¿Comprendes? A ver, ¿quién te embarcó?
—McCready & Swanson.
—¡Señor! —vociferó Wolf Larsen.
—McCready & Swanson, señor —corrigió el muchacho, a cuyos ojos asomó la llama del odio.
—¿Quién tiene el dinero que te adelanté?
—Ellos, señor.
—Me lo figuraba. Pudiste dejárselo bien contento. Todo era poco a cambio de desaparecer en seguida. Ya habrás oído decir que te están buscando varios caballeros.
Instantáneamente el muchacho se trocó en una fiera. Encogió el cuerpo como si se dispusiera a saltar, y su semblante se metamorfoseó en el de un animal enfurecido cuando gritó:
—Esto es una...
—¿Una qué? —preguntó Wolf Larsen con una dulzura singular en la voz, como si sintiera una curiosidad invencible por conocer la palabra no pronunciada.
El muchacho titubeó, después hizo un esfuerzo por dominarse.
—Nada, señor, lo retiro.
—Pues me demuestras que yo tenía razón —dijo, con una sonrisa satisfecha—. ¿Cuántos años tienes?
—Acabo de de cumplir dieciséis, señor.
—Mentira. Tú ya no cumplirás dieciocho. Con todo, estás desarrollado y tienes una musculatura de caballo. Coge el fardo y pasa al castillo de proa. Ahora eres remero; has ascendido, ¿ves?
Sin esperar a que el muchacho aceptara, el capitán se volvió hacia el marinero que acababa la fúnebre tarea de coser el envoltorio del cadáver.
—Johansen, ¿conoces algo de navegación?
—No, señor.
—Bueno, no importa; lo mismo puedes ser segundo. Lleva tus cosas a popa al sitio del segundo.
—¡Ay, ay, señor! —respondió Johansen alegremente, dirigiéndose a proa.
Mientras tanto, el grumete continuaba sin moverse.
—¿Qué esperas? —preguntó Wolf Larsen.
—Yo no me ajusté como remero, señor —repuso—. Entré de grumete y no quiero ser remero.
—Anda y haz lo que te he dicho.
Esta vez la orden de Wolf Larsen era extraordinariamente imperiosa. El muchacho le clavó la vista con obstinación y se negó a marcharse.
Entonces hubo otro despertar de la formidable fuerza de Wolf Larsen. Fue algo completamente inesperado lo que sucedió en el intervalo de los segundos. Dio un salto a fondo, de seis pies, y metió el puño en el estómago de Leach. En el mismo instante, como si me hubiesen herido a mí, sentí un choque tremendo en la misma parte del cuerpo. Lo hago constar para demostrar cuán sensible era mi sistema nervioso y lo poco acostumbrado que estaba yo a espectáculos brutales. El grumete, que pesaría cuando menos ciento sesenta y cinco libras, se plegó alrededor del puño con la misma flexibilidad que un trapo mojado alrededor de un palo. Se levantó en el aire, describió una breve curva y cayó junto al cadáver, golpeando la cubierta con la cabeza y los hombros, y allí permaneció retorciéndose de dolor.
—¿Qué hay? —me preguntó Larsen—. ¿Estás decidido?
Yo había mirado casualmente hacia la goleta que se aproximaba, y ahora se hallaba a nuestra vista a una distancia no mayor de doscientas yardas. Era una embarcación pequeña, muy elegante y bien conservada. Sobre una de sus velas pude leer un gran número negro, y me pareció, recordando los dibujos que había visto, un barco—piloto.
—¿Qué es este barco? —pregunté.
—El barco—piloto Lady Mine —contestó Wolf Larsen de mala manera.—. Ha dejado a los pilotos y corre hacia San Francisco. Con este viento llegará en cinco o seis horas.

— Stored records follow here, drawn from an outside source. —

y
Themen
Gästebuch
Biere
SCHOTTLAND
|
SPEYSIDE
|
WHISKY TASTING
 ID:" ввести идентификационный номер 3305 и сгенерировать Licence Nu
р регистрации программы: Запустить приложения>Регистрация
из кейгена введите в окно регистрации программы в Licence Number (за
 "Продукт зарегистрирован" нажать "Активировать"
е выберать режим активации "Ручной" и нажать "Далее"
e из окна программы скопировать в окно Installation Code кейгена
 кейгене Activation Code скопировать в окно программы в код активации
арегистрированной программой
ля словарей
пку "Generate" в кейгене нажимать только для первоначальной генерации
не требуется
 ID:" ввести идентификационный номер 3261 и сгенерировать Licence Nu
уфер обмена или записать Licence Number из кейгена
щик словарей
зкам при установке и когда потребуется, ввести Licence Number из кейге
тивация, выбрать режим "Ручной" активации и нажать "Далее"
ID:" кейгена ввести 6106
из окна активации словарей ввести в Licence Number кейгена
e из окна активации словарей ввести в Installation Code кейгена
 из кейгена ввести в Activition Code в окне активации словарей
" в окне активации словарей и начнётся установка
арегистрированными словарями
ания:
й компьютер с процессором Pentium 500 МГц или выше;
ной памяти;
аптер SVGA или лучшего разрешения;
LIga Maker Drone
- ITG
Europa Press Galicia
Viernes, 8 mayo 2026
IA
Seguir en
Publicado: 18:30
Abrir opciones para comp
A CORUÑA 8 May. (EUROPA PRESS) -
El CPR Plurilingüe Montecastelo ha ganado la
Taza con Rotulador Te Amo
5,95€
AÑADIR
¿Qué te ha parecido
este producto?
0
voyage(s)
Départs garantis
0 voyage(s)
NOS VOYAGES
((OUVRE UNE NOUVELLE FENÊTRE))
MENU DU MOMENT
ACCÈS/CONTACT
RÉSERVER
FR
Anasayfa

—Entonces, ¿tiene usted la bondad de hacerles una seña, a fin de que pueda desembarcar?
—Lo siento, porque he perdido el libro de señales —advirtió, y los cazadores celebraron la gracia con muecas.
Reflexioné, mirándole directamente a los ojos. Había visto el terrible tratamiento de que había sido objeto el grumete, y sabía que probablemente me pasaría lo mismo, si no peor. Como digo, reflexioné, y entonces realicé el acto más valeroso de mi vida. Corrí hasta la borda agitando los brazos y gritando:
—¡Lady Mine! ¡Desembárquenme! ¡Mil dólares si me desembarcan!
Esperé, observando a dos hombres que estaban junto al timón, uno de ellos gobernando, el otro se llevaba un megáfono a los labios. Yo no volvía la cabeza, pero a cada momento esperaba un golpe mortal del bruto humano que había detrás de mí. Al fin, después de unos instantes, que me parecieron siglos, no pudiendo resistir aquella tentación, miré en derredor. No se había movido.